How PCOS Leads to Multiple Cysts

Polycystic ovary syndrome creates cysts through a hormonal chain reaction. Higher-than-normal levels of androgens (hormones typically associated with male development) interfere with ovulation. Eggs begin to mature inside their follicles but never develop fully and are never released. The stalled follicles accumulate along the outer edge of the ovary, visible on ultrasound as a string of small cysts. Insulin resistance plays a role too, because elevated insulin can drive the body to produce even more androgens, making the cycle harder to break.

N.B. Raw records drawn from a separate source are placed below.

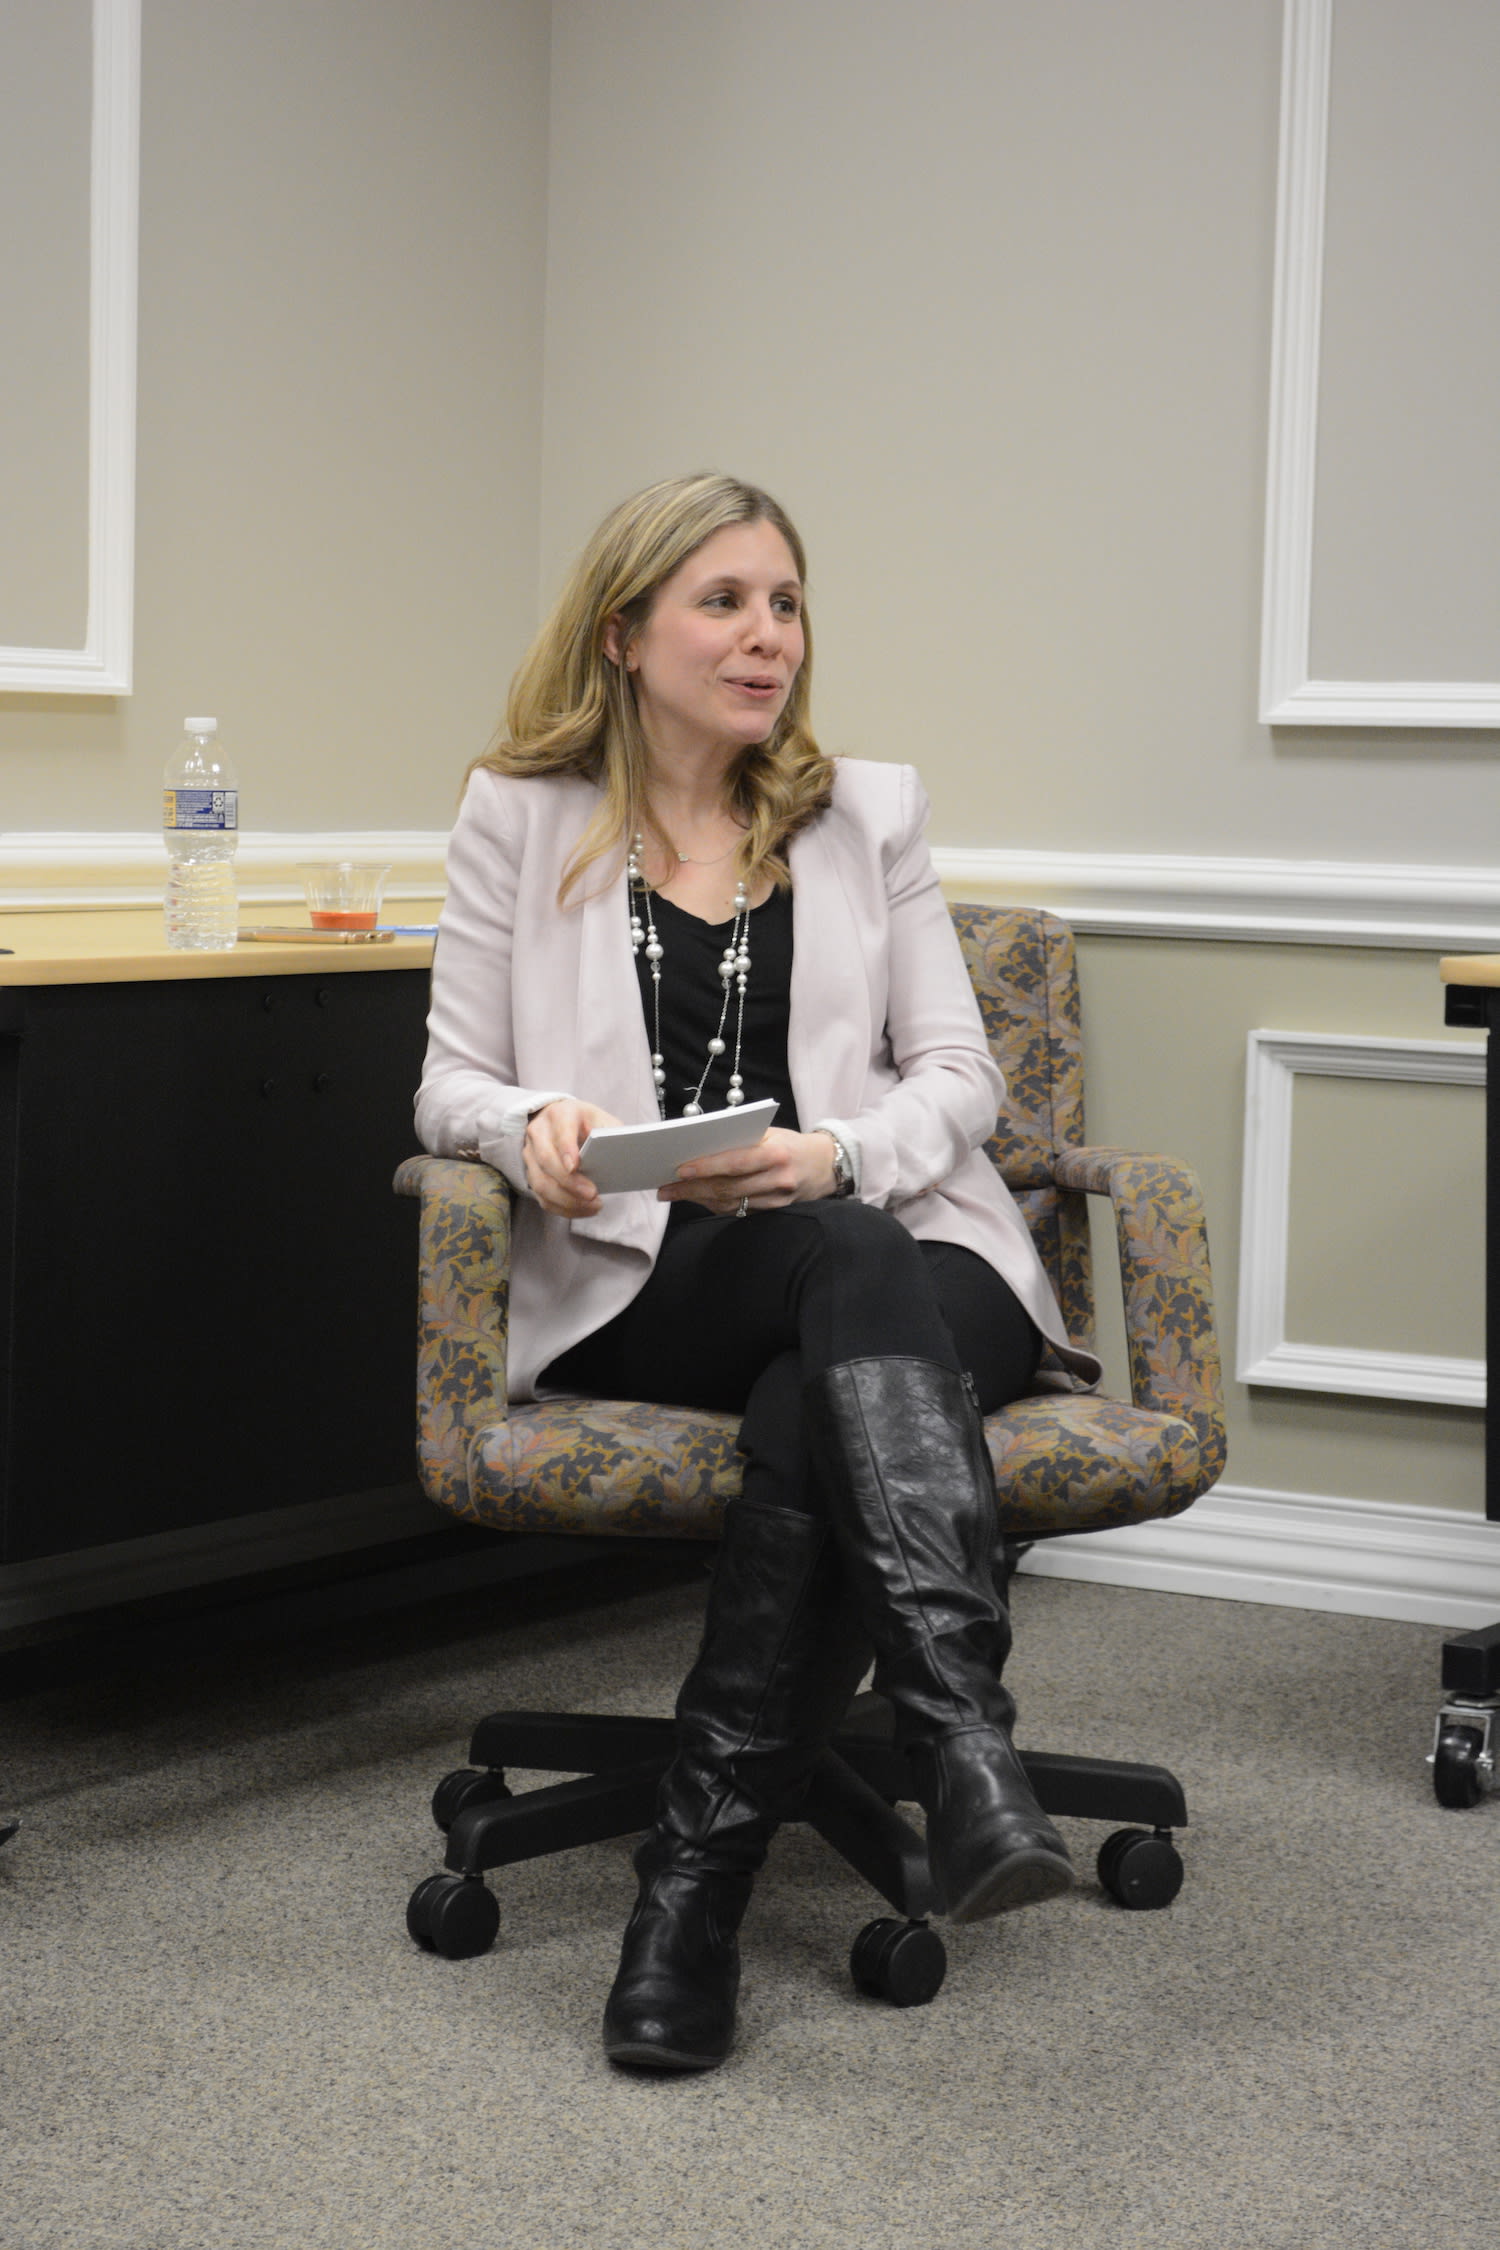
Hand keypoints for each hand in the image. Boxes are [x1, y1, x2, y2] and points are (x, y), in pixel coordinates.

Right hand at [523, 1098, 622, 1217]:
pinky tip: (583, 1210)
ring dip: (566, 1199)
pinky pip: (541, 1196)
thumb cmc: (586, 1122)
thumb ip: (609, 1133)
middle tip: (592, 1194)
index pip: (560, 1130)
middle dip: (569, 1182)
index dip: (566, 1149)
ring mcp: (530, 1153)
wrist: (561, 1121)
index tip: (575, 1167)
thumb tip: (620, 1153)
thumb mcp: (601, 1120)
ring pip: (540, 1182)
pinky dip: (562, 1207)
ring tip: (592, 1206)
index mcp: (560, 1113)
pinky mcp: (530, 1173)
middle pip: (546, 1159)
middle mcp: (539, 1132)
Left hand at [659, 1127, 839, 1214]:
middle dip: (691, 1188)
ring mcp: (777, 1199)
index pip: (735, 1162)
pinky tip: (697, 1198)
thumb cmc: (789, 1144)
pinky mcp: (774, 1212)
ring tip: (672, 1194)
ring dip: (697, 1199)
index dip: (706, 1167)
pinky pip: (738, 1210)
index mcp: (776, 1153)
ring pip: (729, 1203)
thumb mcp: (769, 1133)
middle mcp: (778, 1179)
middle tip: (664, 1188)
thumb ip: (740, 1140)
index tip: (679, 1170)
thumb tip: (699, 1145)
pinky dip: (714, 1204)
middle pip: (727, 1187)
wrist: (825, 1166)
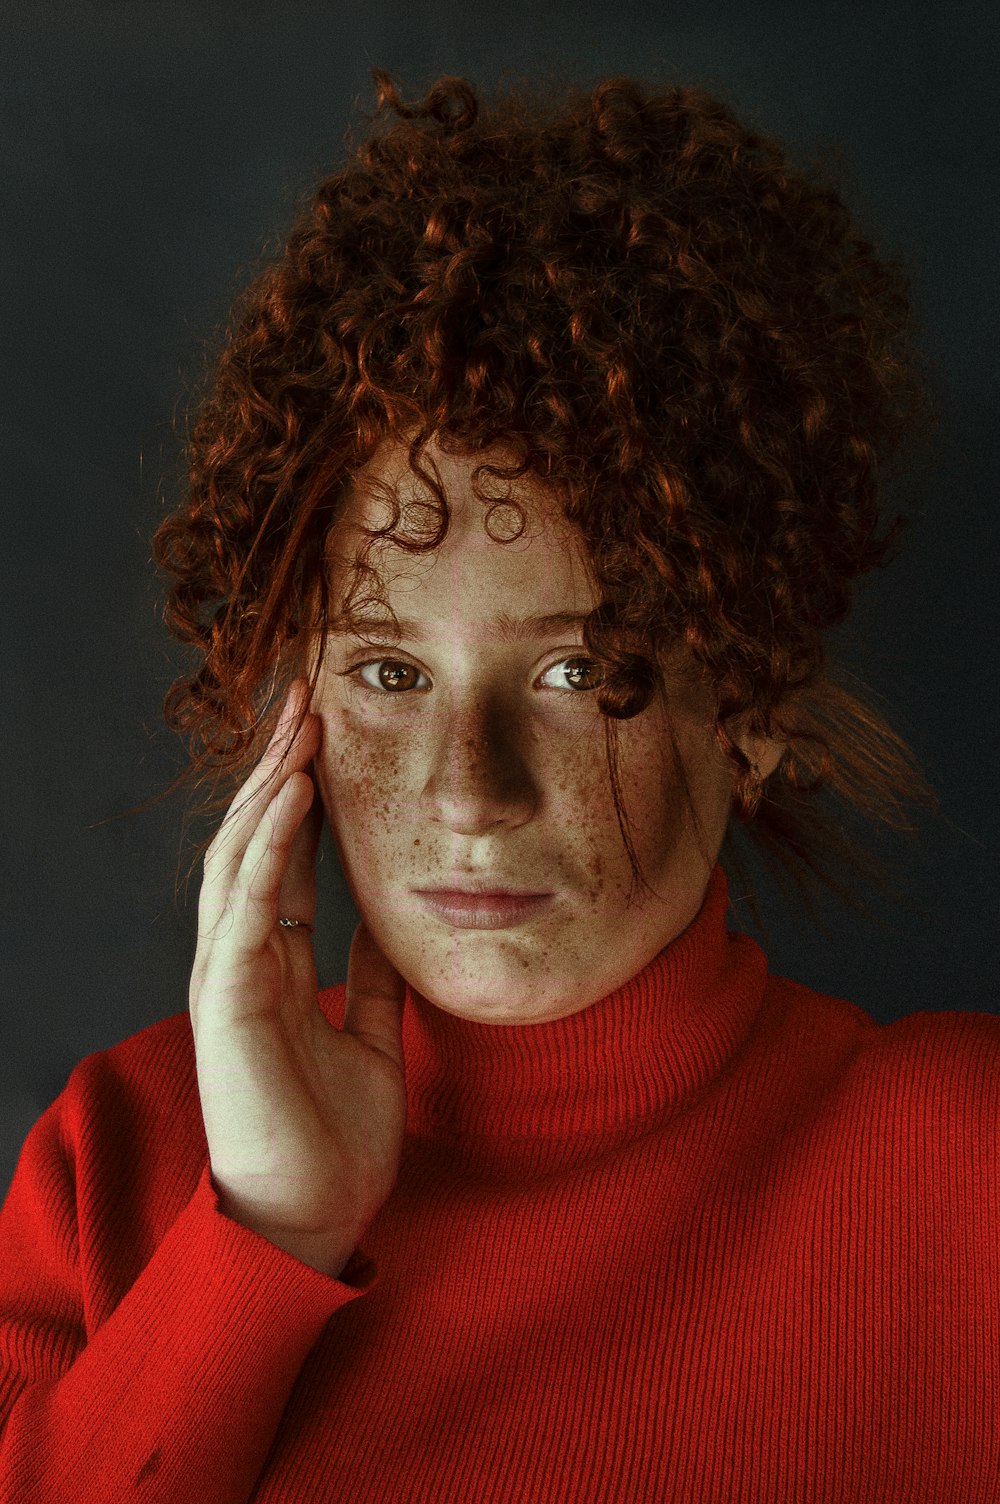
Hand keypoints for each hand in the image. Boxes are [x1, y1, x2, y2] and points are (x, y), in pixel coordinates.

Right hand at [189, 680, 407, 1276]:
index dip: (298, 794)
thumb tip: (388, 927)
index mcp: (270, 964)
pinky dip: (268, 844)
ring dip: (268, 784)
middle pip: (251, 839)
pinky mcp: (229, 998)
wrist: (314, 1218)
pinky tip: (293, 794)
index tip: (324, 735)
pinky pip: (245, 904)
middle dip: (276, 765)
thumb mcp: (371, 1037)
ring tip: (299, 723)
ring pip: (238, 855)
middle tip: (307, 698)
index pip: (278, 857)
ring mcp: (227, 974)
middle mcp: (240, 958)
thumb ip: (369, 980)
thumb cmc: (336, 1138)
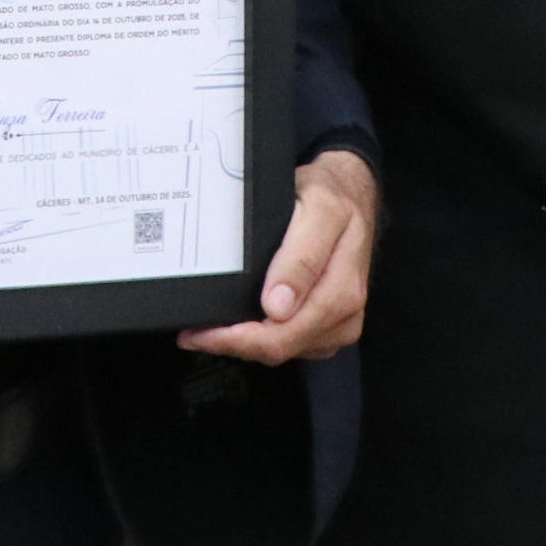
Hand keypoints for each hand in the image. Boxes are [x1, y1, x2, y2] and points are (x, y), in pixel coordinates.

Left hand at [181, 148, 378, 363]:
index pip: (283, 335)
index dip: (236, 339)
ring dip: (245, 343)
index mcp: (341, 291)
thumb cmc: (333, 198)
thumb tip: (278, 307)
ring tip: (210, 327)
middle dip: (232, 344)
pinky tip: (241, 324)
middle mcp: (343, 314)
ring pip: (283, 351)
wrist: (352, 195)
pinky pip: (291, 345)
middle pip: (280, 349)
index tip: (200, 332)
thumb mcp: (319, 211)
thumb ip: (301, 257)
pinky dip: (261, 337)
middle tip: (193, 333)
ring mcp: (338, 324)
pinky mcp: (329, 326)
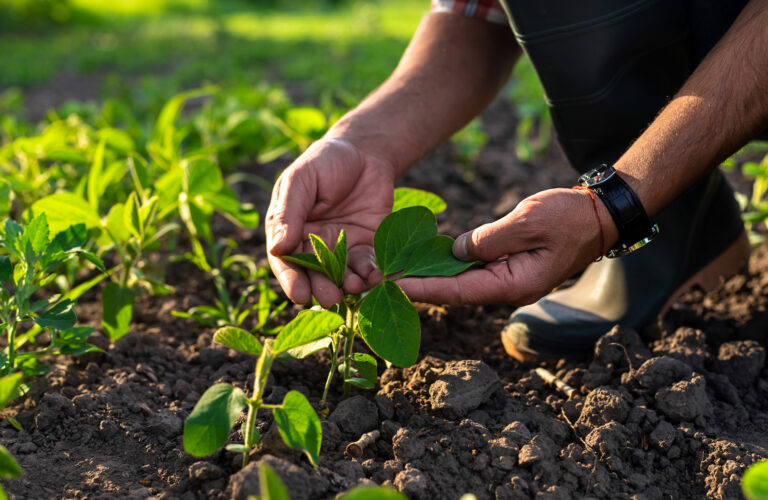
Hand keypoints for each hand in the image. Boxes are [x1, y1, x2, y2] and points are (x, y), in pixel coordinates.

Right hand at [266, 138, 394, 306]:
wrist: (365, 152)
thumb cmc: (325, 161)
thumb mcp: (301, 179)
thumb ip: (289, 213)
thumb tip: (277, 247)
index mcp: (289, 231)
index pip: (286, 261)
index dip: (292, 279)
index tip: (299, 294)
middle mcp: (313, 246)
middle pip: (314, 275)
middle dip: (321, 289)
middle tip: (330, 299)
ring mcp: (341, 249)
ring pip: (341, 275)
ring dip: (347, 285)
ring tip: (354, 287)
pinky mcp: (366, 247)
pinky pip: (367, 266)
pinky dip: (370, 274)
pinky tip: (375, 276)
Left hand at [398, 188, 618, 305]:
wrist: (601, 215)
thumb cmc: (568, 216)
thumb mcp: (526, 222)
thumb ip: (487, 239)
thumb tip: (454, 252)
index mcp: (513, 284)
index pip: (457, 290)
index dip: (422, 288)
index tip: (391, 284)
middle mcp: (508, 288)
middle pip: (455, 292)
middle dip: (419, 286)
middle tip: (382, 279)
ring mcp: (510, 279)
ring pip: (463, 282)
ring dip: (432, 277)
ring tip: (396, 271)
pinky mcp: (510, 267)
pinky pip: (474, 271)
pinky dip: (450, 266)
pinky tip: (429, 260)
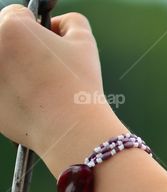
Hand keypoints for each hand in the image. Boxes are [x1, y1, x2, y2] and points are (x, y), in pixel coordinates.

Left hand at [0, 7, 109, 151]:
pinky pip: (1, 89)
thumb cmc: (79, 86)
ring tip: (40, 86)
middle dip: (22, 47)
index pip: (18, 14)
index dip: (37, 28)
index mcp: (12, 27)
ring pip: (3, 64)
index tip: (48, 45)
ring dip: (15, 69)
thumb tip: (57, 24)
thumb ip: (71, 22)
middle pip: (4, 38)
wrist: (72, 129)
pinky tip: (31, 102)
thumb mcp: (85, 43)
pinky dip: (11, 92)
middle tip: (45, 68)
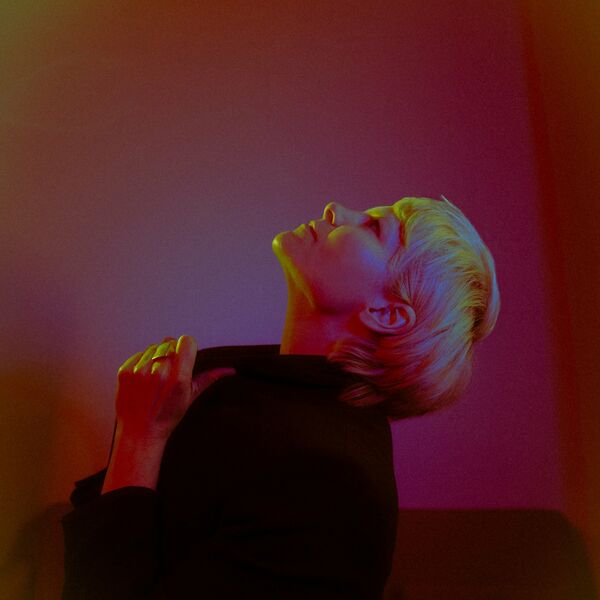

Despite the name, the “cysts” in PCOS are really just immature follicles that got stuck. They’re different from a single large functional cyst or a dermoid, and the condition is treated by addressing the underlying hormonal imbalance rather than the cysts themselves.

What Makes Some People More Likely to Get Cysts

Anything that affects ovulation can increase the chance of functional cysts forming. Hormonal fluctuations during puberty make girls older than 10 more susceptible, because surges in reproductive hormones drive follicle growth that doesn’t always complete normally. Fertility medications that stimulate the ovaries to produce multiple follicles at once can also raise the risk, since more follicles mean more opportunities for one to stall.

Endometriosis is the primary risk factor for chocolate cysts. A prior history of ovarian cysts makes recurrence more likely. And in early pregnancy, the corpus luteum sometimes persists longer than usual to support hormone production, which can allow it to fill with fluid and form a cyst.

When a Cyst Becomes a Problem

Most ovarian cysts cause no symptoms and disappear without treatment. But size matters. Cysts larger than 5 centimeters carry an increased risk of ovarian torsion, where the weight of the cyst causes the ovary to twist on its blood supply. Torsion is a gynecologic emergency that causes sudden, severe pelvic pain and typically requires surgery.

Cysts can also rupture, spilling their contents into the pelvic cavity. A ruptured functional cyst usually causes sharp, temporary pain and resolves on its own. A ruptured endometrioma can cause more intense inflammation because of its contents.

In premenopausal people, simple cysts under 7 centimeters are generally monitored rather than treated. Cysts larger than 7 centimeters are more likely to require surgical evaluation. For anyone who has gone through menopause, the threshold is lower: any cyst over 1 centimeter warrants further assessment, because functional cysts shouldn’t be forming once ovulation has stopped. Complex cysts, those with solid areas, internal walls, or irregular features on ultrasound, are investigated regardless of age or size.